PROVIDED PASSAGE
----
I am working my way through the Art of Electronics and I have today studied the differential amplifier. I aam having issues with Exercise 2.18: Design a differential amplifier to run from ±5V supply rails, with Gdiff = 25 and Rout = 10k. As usual, put the collector’s quiescent point at half of VCC.
I have already seen this this and this questions, which were quite useful but I still have some issues.
This is my design process:
- \$R_{OUT}\$ = 10kΩ was given. Given that the collector quiescent point needs to be halfway between supplies (i.e. 0V), that means that the quiescent currenc across \$R_C\$ is 500μA
- Given that $$G_{DIFF} = \frac{R_C}{2(R_E+R_C)} = 25$$ I calculated \$R_E\$ to be 250Ω
- at 500μA quiescent current \$R_1\$ will see ≈ 1mA of current. To keep the quiescent \$R_C\$ voltage at 0V, I can only use a resistance \$R_1\$ of about 4.2kΩ. (\$R_E = 250Ω, R_e = 50Ω and V_{BE} = 0.65V)\$
I simulated the circuit and it works fine. However, these are my questions:
- The circuit only takes a very small input signal: at 0.02V amplitude the circuit already starts clipping. Why is that? What's the benefit of having the quiescent \$V_c\$ set midway between +/-5V, if I can't seem to be able to get an output amplitude greater than about 300mV, which leaves me with about 4.7V before reaching the supply rails?
----
INFORMATION SUPPLIED
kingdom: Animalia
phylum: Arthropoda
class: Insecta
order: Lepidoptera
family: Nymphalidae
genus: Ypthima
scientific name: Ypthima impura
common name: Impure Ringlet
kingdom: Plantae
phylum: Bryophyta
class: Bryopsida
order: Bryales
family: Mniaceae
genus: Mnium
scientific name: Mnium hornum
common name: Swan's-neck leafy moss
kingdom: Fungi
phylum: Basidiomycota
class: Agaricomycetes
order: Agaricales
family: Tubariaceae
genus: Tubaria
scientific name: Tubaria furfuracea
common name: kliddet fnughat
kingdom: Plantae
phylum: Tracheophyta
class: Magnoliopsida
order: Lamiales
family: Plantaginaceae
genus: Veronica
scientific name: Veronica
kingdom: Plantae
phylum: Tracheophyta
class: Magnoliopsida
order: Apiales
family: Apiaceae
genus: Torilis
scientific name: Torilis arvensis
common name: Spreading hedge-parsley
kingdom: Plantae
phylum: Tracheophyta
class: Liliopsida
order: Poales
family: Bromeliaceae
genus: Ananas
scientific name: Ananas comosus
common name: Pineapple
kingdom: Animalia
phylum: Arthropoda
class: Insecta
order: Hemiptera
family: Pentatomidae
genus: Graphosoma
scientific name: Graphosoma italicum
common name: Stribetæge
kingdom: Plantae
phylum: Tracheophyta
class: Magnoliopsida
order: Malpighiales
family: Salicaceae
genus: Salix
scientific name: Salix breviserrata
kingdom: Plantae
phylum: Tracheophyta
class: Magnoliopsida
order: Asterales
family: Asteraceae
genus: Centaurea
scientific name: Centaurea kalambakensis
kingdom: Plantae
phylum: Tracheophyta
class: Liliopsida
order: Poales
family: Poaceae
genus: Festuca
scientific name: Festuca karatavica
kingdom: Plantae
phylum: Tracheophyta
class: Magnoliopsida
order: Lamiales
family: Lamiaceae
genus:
----
PROBLEMS
1. Please copy out the differential amplifier post word for word.
2. In the listing, start at the line that has "scientific name: Ypthima impura" and continue to the last line of the listing. Reproduce only those lines, changing "common name" to "vernacular name" and leaving everything else the same.
The differential amplifier post and the listing are unrelated to each other.

SOLUTIONS PER TASK
1.
I am working my way through the Art of Electronics and I have today studied the differential amplifier. I aam having issues with Exercise 2.18: Design a differential amplifier to run from ±5V supply rails, with Gdiff = 25 and Rout = 10k. As usual, put the collector’s quiescent point at half of VCC.
I have already seen this this and this questions, which were quite useful but I still have some issues.
This is my design process:
- \$R_{OUT}\$ = 10kΩ was given. Given that the collector quiescent point needs to be halfway between supplies (i.e. 0V), that means that the quiescent currenc across \$R_C\$ is 500μA
- Given that $$G_{DIFF} = \frac{R_C}{2(R_E+R_C)} = 25$$ I calculated \$R_E\$ to be 250Ω
- at 500μA quiescent current \$R_1\$ will see ≈ 1mA of current. To keep the quiescent \$R_C\$ voltage at 0V, I can only use a resistance \$R_1\$ of about 4.2kΩ. (\$R_E = 250Ω, R_e = 50Ω and V_{BE} = 0.65V)\$
I simulated the circuit and it works fine. However, these are my questions:
- The circuit only takes a very small input signal: at 0.02V amplitude the circuit already starts clipping. Why is that? What's the benefit of having the quiescent \$V_c\$ set midway between +/-5V, if I can't seem to be able to get an output amplitude greater than about 300mV, which leaves me with about 4.7V before reaching the supply rails?

2.
scientific name: Ypthima impura
vernacular name: Impure Ringlet
kingdom: Plantae
phylum: Bryophyta
class: Bryopsida
order: Bryales
family: Mniaceae
genus: Mnium
scientific name: Mnium hornum
vernacular name: Swan's-neck leafy moss
kingdom: Fungi
phylum: Basidiomycota
class: Agaricomycetes
order: Agaricales
family: Tubariaceae
genus: Tubaria
scientific name: Tubaria furfuracea
vernacular name: kliddet fnughat
kingdom: Plantae
phylum: Tracheophyta
class: Magnoliopsida
order: Lamiales
family: Plantaginaceae
genus: Veronica
scientific name: Veronica
kingdom: Plantae
phylum: Tracheophyta
class: Magnoliopsida
order: Apiales
family: Apiaceae
genus: Torilis
scientific name: Torilis arvensis
vernacular name: Spreading hedge-parsley
kingdom: Plantae
phylum: Tracheophyta
class: Liliopsida
order: Poales
family: Bromeliaceae
genus: Ananas
scientific name: Ananas comosus
vernacular name: Pineapple
kingdom: Animalia
phylum: Arthropoda
class: Insecta
order: Hemiptera
family: Pentatomidae
genus: Graphosoma
scientific name: Graphosoma italicum
vernacular name: Stribetæge
kingdom: Plantae
phylum: Tracheophyta
class: Magnoliopsida
order: Malpighiales
family: Salicaceae
genus: Salix
scientific name: Salix breviserrata
kingdom: Plantae
phylum: Tracheophyta
class: Magnoliopsida
order: Asterales
family: Asteraceae
genus: Centaurea
scientific name: Centaurea kalambakensis
kingdom: Plantae
phylum: Tracheophyta
class: Liliopsida
order: Poales
family: Poaceae
genus: Festuca
scientific name: Festuca karatavica
kingdom: Plantae
phylum: Tracheophyta
class: Magnoliopsida
order: Lamiales
family: Lamiaceae
genus:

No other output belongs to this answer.